A: To start, Iffy.news will be US only. The language of suspect sites is English. The control group of US daily newspapers are mostly English, with a few in Spanish, Arabic, and several Asian languages. My index of those dailies is at NewsNetrics
Q: Evaluating sources based on their article?
A: The evals aren't of articles but of the credibility of the news publisher: the domain name, based on evals by trained reviewers (Media Bias/Fact Check, NewsGuard, etc.). My raw data or those unreliable sites is now in a spreadsheet: Iffy 2020-04.
Q: How much of the composite credibility score is built
A: None. Need first to determine the most accurate signals for distinguishing fake-news from fact-based news sites, that can be API-pulled (i.e., year online, Wikipedia article info). The hypothesis is outlined in the repo: CredScore. (Once we know the most accurate signals, we may throw some AI at it to get the best weight for each signal.)

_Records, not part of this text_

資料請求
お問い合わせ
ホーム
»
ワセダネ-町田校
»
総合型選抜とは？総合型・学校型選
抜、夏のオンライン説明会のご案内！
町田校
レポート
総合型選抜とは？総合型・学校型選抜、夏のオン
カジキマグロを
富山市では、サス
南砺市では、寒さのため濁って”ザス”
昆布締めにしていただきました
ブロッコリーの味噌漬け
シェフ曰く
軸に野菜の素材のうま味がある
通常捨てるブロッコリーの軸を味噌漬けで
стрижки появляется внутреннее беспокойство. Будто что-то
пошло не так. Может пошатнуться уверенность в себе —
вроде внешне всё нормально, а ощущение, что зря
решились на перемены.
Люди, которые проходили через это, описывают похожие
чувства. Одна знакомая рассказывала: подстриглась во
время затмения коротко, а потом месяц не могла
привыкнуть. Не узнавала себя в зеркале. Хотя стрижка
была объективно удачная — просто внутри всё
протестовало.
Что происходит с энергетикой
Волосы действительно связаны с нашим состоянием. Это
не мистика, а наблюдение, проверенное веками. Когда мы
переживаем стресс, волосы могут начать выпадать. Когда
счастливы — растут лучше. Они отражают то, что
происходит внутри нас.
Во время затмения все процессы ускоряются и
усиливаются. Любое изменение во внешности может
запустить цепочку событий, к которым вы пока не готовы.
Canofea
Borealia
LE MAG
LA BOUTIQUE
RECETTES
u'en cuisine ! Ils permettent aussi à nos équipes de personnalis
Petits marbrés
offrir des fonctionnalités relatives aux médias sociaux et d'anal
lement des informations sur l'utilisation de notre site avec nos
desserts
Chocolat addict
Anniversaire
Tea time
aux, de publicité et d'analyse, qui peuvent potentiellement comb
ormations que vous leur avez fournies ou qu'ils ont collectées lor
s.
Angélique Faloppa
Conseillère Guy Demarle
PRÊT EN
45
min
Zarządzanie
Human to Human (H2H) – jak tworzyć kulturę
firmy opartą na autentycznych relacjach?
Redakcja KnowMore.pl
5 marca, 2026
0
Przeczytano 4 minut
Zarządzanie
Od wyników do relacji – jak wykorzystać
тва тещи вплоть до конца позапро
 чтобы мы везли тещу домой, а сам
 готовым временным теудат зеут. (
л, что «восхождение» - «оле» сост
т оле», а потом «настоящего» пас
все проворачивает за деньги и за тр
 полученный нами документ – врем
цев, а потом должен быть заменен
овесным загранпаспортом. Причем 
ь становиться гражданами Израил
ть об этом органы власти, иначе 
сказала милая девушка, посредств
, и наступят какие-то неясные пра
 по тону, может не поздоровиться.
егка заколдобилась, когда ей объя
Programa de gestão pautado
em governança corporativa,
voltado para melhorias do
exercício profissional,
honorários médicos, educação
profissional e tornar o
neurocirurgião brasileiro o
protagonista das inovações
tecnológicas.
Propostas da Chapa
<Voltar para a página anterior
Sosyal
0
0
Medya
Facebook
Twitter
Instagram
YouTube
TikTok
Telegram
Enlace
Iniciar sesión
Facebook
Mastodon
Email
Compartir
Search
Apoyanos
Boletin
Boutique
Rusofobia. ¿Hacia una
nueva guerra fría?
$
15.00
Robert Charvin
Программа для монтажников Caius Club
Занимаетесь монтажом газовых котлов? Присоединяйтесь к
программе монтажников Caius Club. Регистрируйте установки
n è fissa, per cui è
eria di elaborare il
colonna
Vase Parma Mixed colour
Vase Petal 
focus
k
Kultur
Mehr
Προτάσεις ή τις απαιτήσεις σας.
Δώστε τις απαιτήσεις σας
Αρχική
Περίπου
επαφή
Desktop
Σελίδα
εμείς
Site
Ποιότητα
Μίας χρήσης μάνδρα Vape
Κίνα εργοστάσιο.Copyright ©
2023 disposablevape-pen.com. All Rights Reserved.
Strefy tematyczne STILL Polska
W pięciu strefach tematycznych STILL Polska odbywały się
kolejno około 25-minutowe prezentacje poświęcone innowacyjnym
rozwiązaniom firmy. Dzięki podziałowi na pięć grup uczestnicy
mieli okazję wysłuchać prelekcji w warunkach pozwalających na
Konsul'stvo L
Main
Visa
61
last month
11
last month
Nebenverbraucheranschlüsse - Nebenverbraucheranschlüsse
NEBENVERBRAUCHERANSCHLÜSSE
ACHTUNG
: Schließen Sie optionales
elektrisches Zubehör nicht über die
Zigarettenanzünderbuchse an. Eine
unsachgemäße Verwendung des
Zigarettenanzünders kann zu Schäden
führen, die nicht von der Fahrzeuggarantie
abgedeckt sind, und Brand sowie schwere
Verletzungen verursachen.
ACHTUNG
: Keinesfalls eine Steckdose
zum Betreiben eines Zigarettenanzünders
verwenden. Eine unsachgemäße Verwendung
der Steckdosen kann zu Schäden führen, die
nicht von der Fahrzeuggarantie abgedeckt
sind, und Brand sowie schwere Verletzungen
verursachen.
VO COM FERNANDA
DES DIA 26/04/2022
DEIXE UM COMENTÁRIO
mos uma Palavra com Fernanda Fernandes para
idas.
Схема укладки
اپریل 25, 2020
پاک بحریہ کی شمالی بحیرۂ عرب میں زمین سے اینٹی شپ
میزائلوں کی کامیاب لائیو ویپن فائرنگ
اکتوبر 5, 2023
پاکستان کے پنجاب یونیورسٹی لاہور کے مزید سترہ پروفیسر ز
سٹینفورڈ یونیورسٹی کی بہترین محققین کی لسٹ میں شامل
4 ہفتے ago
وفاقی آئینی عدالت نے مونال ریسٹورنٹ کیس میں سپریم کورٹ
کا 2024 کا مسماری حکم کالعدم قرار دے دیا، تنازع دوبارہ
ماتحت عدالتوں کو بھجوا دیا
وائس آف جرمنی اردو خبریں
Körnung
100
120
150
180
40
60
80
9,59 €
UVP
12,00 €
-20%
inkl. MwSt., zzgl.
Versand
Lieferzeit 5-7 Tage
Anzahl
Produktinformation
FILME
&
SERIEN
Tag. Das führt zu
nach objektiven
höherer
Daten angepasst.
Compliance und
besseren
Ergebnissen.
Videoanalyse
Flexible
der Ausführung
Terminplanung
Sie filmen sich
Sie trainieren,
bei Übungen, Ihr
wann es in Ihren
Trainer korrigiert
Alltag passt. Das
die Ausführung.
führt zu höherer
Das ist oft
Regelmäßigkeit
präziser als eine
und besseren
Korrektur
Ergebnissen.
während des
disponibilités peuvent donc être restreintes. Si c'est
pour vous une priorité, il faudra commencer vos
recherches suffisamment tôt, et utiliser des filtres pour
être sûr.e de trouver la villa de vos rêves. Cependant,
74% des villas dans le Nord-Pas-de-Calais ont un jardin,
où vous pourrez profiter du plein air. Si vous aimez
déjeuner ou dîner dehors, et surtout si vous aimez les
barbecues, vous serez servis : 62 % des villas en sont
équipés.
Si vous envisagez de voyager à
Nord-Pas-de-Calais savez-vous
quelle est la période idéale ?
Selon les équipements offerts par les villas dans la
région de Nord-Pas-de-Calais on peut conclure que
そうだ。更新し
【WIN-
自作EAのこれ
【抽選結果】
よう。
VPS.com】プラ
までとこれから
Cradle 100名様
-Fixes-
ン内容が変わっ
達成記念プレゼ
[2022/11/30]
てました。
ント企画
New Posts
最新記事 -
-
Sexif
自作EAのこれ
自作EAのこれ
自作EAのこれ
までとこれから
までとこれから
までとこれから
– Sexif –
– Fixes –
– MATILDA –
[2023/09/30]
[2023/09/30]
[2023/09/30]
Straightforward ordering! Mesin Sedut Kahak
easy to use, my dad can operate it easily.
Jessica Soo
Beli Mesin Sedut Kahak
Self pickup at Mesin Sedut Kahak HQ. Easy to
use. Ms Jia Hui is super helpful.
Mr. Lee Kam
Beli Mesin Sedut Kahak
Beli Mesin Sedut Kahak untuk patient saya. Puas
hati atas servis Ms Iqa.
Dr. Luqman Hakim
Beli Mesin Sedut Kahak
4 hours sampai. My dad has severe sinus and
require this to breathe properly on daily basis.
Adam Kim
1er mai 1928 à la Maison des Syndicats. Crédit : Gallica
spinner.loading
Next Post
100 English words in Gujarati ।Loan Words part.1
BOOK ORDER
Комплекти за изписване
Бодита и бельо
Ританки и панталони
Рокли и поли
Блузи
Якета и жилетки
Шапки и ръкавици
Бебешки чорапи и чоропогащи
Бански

Q: Experimented w/ data analysis based on the WP API? A: I've experimented with the Wikipedia API to confirm that using the news-site name (encoded) as search criteria often returns its article (if one exists), from which I can pull in its infobox, from which I can often machine-distinguish fake from fact publications. For instance, see the infoboxes at: https://en.wikipedia.org/wiki/Enid_News_%26_Eagle https://en.wikipedia.org/wiki/NewsPunch
For related projects I have scripts that regularly and programmatically pull, analyze, and present data from APIs, from sources like Alexa Web Information Service, BuiltWith, Google PageSpeed, Internet Archive, and WebpageTest.org (see my overview: APIs and Tools for fact-checking). I'll adapt these scripts to the Wikipedia API.
Q: How would you make the composite credibility assessments available? A: Step one would be presenting the data at the site and sharing the raw data via the site, which use the WordPress CMS, so can us its built-n REST API to output JSON. The data will also auto-import in a public Google spreadsheet, for folk who prefer data in that format. (I've configured sites and sheets to share similar data in other projects.)
If CredScore proves effective at auto-detecting fake news, with a high level of certainty. The next step might be browser extensions and advertising blacklists. Adaptable scripts for both already exist.